When I first came to the Davis Plantation, I had no friends and I didn’t talk to anybody. I was too eaten up by guilt, anger, and frustration to even notice that I had built a wall around myself blocking everyone and everything else out. I felt guilty about how I couldn’t protect my younger brother, I was angry with everyone who controlled me and got away with it, and I was frustrated about the situation I was in. The first time I was whipped was when I didn’t respond to my master calling my “name.” It was only a few lashes. I didn’t even care about that. I was just ashamed and embarrassed about the fact that the whole plantation watched me get a beating.

My first friend on the plantation was Noah. He showed me the ropes of how to survive slavery, so that you aren’t on the master’s kill list or on his favorite list.

“I was born on this plantation, so was my father,” Noah explained, “But my momma was born in Africa.”

“Where are your parents?” I asked him while I chopped a block of wood for the project the master set us working on.

Noah’s face turned gloomy, and I regretted asking. He then said, “Momma was sold to another plantation. I don’t even know how old I was. And my father was killed because they suspected him of trying to run away.”

“I’m sorry. I know how it feels to know that you’re never going to see your family again,” I replied, thinking of my family back in Africa.

Noah just nodded. He then turned around and looked over his shoulder to see if anyone was in earshot and whispered, “What was it like in Africa?”

I sensed that if the master or the overseer caught us talking about this subject we’d get in trouble, so I whispered back, “Beautiful. Our village was by the Niger River, and we fished a lot. Then some nights we’d listen to the griots--storytellers--explain the history of our people and tell us legends. My best friend was Ekene; his goal was to become the best hunter in our whole village. My little brother, Emeka, was very good at herding the goats, he never let any of his flock get lost,” I paused, the memory of the terrified look on my brother's face flashing before my eyes, but I continued: “I don’t know what happened to him. I never saw him again after we were captured and placed onto that ship.”

We continued working on our project and with our conversation. Noah said that I put too much blame on myself about what happened to Emeka, my beloved younger brother, and I told him that I couldn’t help it. That I shouldn’t have let my desire for hunting make me ignore the villager’s warnings of people being abducted, and that I should have fought harder for my freedom as well as my brother’s.

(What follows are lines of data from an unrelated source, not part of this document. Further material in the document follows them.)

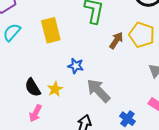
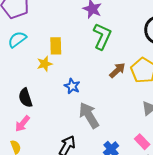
yellow rectangle: (51, 30) -> (56, 46), size x0.7
yellow star: (55, 89) -> (45, 64), moved

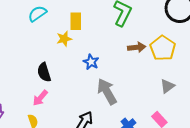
brown arrow: (117, 70) -> (137, 47), turned 36

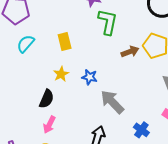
yellow star: (64, 39) -> (61, 74), moved
black semicircle: (44, 72) -> (47, 99), turned -126

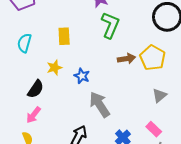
cyan semicircle: (26, 44) -> (24, 43), moved, turned -36

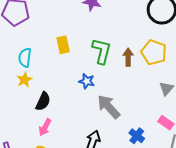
green L-shape: (110, 25) -> (102, 51), moved
brown arrow: (126, 59) -> (128, 57), turned -72
yellow star: (54, 68) -> (24, 80), moved

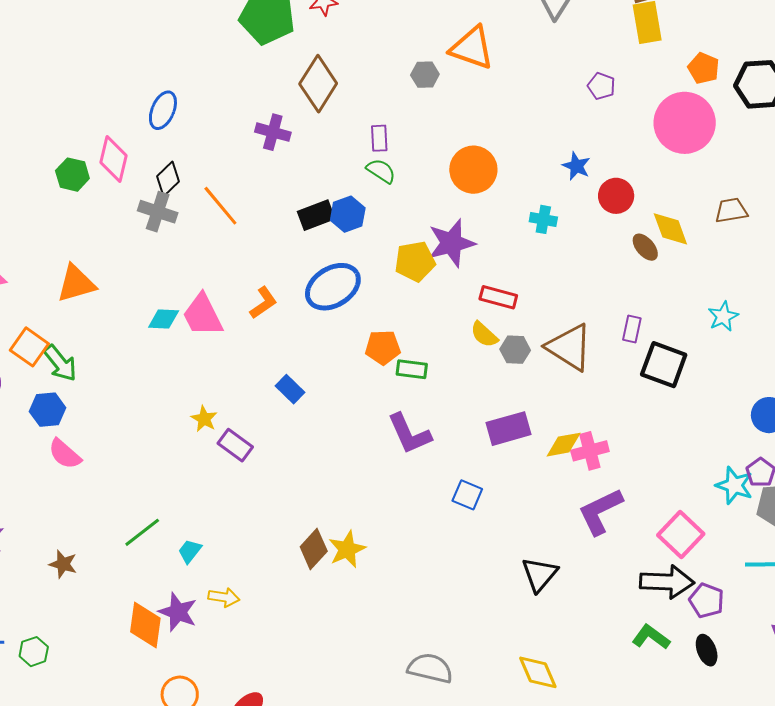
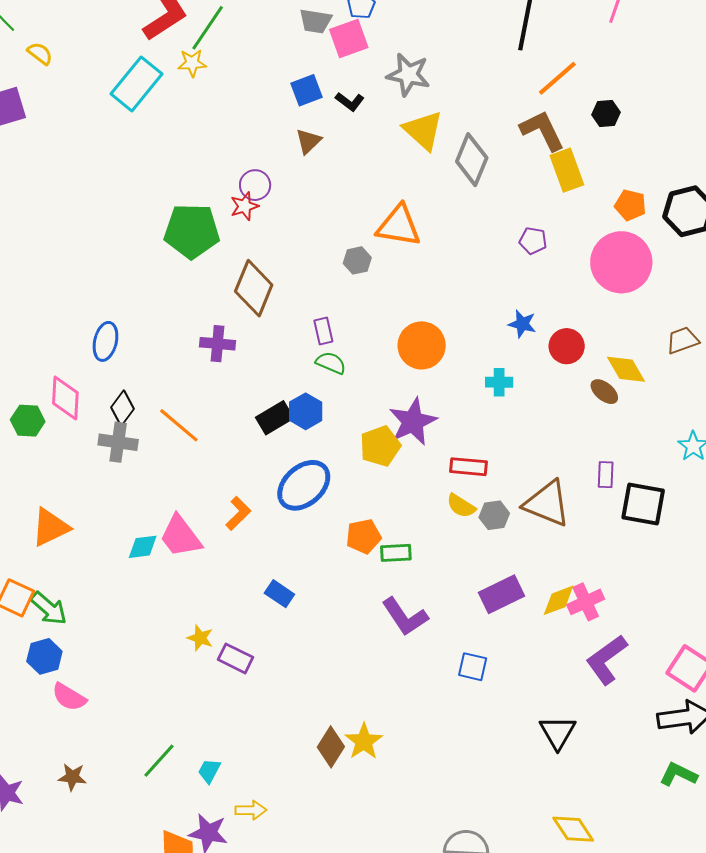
brown star: (63, 564) -> (72, 777), moved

I shared a cabin with 10 other people. Getting sleep was hard at first; the master didn’t provide any of us with proper furniture. The cabin had a dirt floor, and our “beds” were pieces of straw and old rags, with only one blanket to keep us warm. The youngest person in the cabin was Abraham; he was about eight years old. He had a hard time falling asleep too, so I would tell him stories of growing up in Africa and my childhood. I could tell by looking in his eyes that he was fascinated by my stories; the only environment he has ever known is Davis plantation. After a few of my tales, Abraham would fall into a deep slumber. I would fall asleep a few minutes after he did, but I always tossed and turned throughout the night. Abraham once asked me why I was such a restless sleeper, I simply replied, “Nightmares.” I could tell he was confused by my answer, wondering how a grown man could have nightmares.

I still suffer from the guilt of not knowing what happened to my brother. I can only face what my actions have led for my life: A life of a man weighed down by shackles; a life of a man being haunted by his everlasting memories.